--- Begin ---
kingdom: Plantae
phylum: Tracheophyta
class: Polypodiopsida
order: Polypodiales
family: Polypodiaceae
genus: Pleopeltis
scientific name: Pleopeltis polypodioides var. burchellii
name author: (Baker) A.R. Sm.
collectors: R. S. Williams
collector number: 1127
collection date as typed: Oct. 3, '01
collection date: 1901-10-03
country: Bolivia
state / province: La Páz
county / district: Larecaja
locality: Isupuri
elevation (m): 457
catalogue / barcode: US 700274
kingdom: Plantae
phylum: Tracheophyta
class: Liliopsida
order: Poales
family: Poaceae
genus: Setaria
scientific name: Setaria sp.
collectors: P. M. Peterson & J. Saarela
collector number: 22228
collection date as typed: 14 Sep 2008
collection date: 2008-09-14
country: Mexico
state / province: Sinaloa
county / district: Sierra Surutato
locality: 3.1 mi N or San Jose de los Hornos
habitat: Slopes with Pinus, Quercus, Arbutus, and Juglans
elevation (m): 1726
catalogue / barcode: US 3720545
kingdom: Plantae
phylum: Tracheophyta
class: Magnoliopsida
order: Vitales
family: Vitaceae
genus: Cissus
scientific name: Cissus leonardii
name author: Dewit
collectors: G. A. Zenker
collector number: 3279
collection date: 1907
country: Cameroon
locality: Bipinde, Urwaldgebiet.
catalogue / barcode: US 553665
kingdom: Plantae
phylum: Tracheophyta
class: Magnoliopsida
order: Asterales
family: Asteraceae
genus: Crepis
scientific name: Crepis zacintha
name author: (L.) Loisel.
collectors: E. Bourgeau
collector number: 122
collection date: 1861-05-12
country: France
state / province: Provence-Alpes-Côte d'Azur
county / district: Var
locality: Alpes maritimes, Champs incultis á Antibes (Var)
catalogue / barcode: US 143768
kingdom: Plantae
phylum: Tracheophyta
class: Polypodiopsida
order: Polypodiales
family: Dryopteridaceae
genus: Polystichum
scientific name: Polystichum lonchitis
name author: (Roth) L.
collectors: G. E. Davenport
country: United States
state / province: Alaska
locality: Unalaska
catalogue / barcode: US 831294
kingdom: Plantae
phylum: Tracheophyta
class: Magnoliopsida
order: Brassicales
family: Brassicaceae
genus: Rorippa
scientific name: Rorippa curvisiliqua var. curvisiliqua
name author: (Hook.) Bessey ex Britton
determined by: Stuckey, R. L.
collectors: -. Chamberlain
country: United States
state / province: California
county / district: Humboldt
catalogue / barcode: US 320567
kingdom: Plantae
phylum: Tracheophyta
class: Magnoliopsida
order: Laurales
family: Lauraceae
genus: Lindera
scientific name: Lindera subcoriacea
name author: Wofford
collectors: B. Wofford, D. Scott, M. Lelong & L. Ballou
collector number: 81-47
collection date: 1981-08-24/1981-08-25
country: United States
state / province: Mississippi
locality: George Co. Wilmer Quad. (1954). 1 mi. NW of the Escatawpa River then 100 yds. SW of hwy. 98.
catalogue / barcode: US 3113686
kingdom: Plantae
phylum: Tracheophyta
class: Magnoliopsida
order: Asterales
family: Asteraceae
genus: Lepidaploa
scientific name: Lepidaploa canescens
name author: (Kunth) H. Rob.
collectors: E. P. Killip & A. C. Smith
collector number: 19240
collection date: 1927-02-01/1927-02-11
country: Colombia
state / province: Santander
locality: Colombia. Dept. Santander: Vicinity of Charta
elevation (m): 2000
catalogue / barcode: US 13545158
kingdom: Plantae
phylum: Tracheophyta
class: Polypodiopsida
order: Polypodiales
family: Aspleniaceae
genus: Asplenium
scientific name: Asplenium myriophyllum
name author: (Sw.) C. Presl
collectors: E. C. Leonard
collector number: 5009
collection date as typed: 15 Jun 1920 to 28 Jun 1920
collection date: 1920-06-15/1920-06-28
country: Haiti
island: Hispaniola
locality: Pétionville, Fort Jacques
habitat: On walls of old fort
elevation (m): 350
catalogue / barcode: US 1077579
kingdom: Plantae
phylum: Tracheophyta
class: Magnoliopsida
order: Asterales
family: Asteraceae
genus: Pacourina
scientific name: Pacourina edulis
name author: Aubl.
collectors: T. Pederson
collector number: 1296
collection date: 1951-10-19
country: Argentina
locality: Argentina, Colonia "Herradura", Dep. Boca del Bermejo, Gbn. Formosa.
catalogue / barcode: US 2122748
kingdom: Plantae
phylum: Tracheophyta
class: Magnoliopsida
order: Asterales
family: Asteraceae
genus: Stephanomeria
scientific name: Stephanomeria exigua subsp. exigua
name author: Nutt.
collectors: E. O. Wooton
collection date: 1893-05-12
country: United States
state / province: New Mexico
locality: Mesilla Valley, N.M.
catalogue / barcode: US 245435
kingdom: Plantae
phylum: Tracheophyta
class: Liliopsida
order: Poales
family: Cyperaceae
--- End ---
▸ **Task**
Reproduce all of the records above line for line, leaving every character unchanged.

▸ **Worked answer**
kingdom: Plantae
phylum: Tracheophyta
class: Polypodiopsida
order: Polypodiales
family: Polypodiaceae
genus: Pleopeltis
scientific name: Pleopeltis polypodioides var. burchellii
name author: (Baker) A.R. Sm.
collectors: R. S. Williams
collector number: 1127
collection date as typed: Oct. 3, '01
collection date: 1901-10-03
country: Bolivia
state / province: La Páz
county / district: Larecaja
locality: Isupuri
elevation (m): 457
catalogue / barcode: US 700274
kingdom: Plantae
phylum: Tracheophyta
class: Liliopsida
order: Poales
family: Poaceae
genus: Setaria
scientific name: Setaria sp.
collectors: P. M. Peterson & J. Saarela
collector number: 22228
collection date as typed: 14 Sep 2008
collection date: 2008-09-14
country: Mexico
state / province: Sinaloa
county / district: Sierra Surutato
locality: 3.1 mi N or San Jose de los Hornos
habitat: Slopes with Pinus, Quercus, Arbutus, and Juglans
elevation (m): 1726
catalogue / barcode: US 3720545
kingdom: Plantae
phylum: Tracheophyta
class: Magnoliopsida
order: Vitales
family: Vitaceae
genus: Cissus
scientific name: Cissus leonardii
name author: Dewit
collectors: G. A. Zenker
collector number: 3279
collection date: 1907
country: Cameroon
locality: Bipinde, Urwaldgebiet.
catalogue / barcode: US 553665
kingdom: Plantae
phylum: Tracheophyta
class: Magnoliopsida
order: Asterales
family: Asteraceae
genus: Crepis
scientific name: Crepis zacintha
name author: (L.) Loisel.
collectors: E. Bourgeau
collector number: 122
collection date: 1861-05-12
country: France
state / province: Provence-Alpes-Côte d'Azur
county / district: Var
locality: Alpes maritimes, Champs incultis á Antibes (Var)
catalogue / barcode: US 143768
kingdom: Plantae
phylum: Tracheophyta
class: Polypodiopsida
order: Polypodiales
family: Dryopteridaceae
genus: Polystichum
scientific name: Polystichum lonchitis
name author: (Roth) L.
collectors: G. E. Davenport
country: United States
state / province: Alaska
locality: Unalaska
catalogue / barcode: US 831294
kingdom: Plantae
phylum: Tracheophyta
class: Magnoliopsida
order: Brassicales
family: Brassicaceae
genus: Rorippa
scientific name: Rorippa curvisiliqua var. curvisiliqua
name author: (Hook.) Bessey ex Britton
determined by: Stuckey, R. L.
collectors: -. Chamberlain
country: United States
state / province: California
county / district: Humboldt
catalogue / barcode: US 320567
kingdom: Plantae
phylum: Tracheophyta
class: Magnoliopsida
order: Laurales
family: Lauraceae
genus: Lindera
scientific name: Lindera subcoriacea
name author: Wofford
collectors: B. Wofford, D. Scott, M. Lelong & L. Ballou
collector number: 81-47
collection date: 1981-08-24/1981-08-25
country: United States
state / province: Mississippi
locality: George Co. Wilmer Quad. (1954). 1 mi. NW of the Escatawpa River then 100 yds. SW of hwy. 98.
catalogue / barcode: US 3113686
kingdom: Plantae
phylum: Tracheophyta
class: Magnoliopsida
order: Asterales
family: Asteraceae
genus: Lepidaploa
scientific name: Lepidaploa canescens
name author: (Kunth) H. Rob.
collectors: E. P. Killip & A. C. Smith
collector number: 19240
collection date: 1927-02-01/1927-02-11
country: Colombia
state / province: Santander
locality: Colombia. Dept. Santander: Vicinity of Charta
elevation (m): 2000
catalogue / barcode: US 13545158
kingdom: Plantae
phylum: Tracheophyta
class: Polypodiopsida
order: Polypodiales
family: Aspleniaceae
genus: Asplenium
scientific name: Asplenium myriophyllum
name author: (Sw.) C. Presl
collectors: E. C. Leonard
collector number: 5009
collection date as typed: 15 Jun 1920 to 28 Jun 1920
collection date: 1920-06-15/1920-06-28
country: Haiti
island: Hispaniola
locality: Pétionville, Fort Jacques
habitat: On walls of old fort
elevation (m): 350
catalogue / barcode: US 1077579
kingdom: Plantae
phylum: Tracheophyta
class: Magnoliopsida
order: Asterales
family: Asteraceae
genus: Pacourina
scientific name: Pacourina edulis
name author: Aubl.
collectors: T. Pederson
collector number: 1296
collection date: 1951-10-19
country: Argentina
locality: Argentina, Colonia "Herradura", Dep. Boca del Bermejo, Gbn. Formosa.
catalogue / barcode: US 2122748
kingdom: Plantae
phylum: Tracheophyta
class: Magnoliopsida
order: Asterales
family: Asteraceae
genus: Stephanomeria
scientific name: Stephanomeria exigua subsp. exigua
name author: Nutt.
collectors: E. O. Wooton
collection date: 1893-05-12
country: United States
state / province: New Mexico
locality: Mesilla Valley, N.M.
catalogue / barcode: US 245435
kingdom: Plantae
phylum: Tracheophyta
class: Liliopsida
order: Poales
family: Cyperaceae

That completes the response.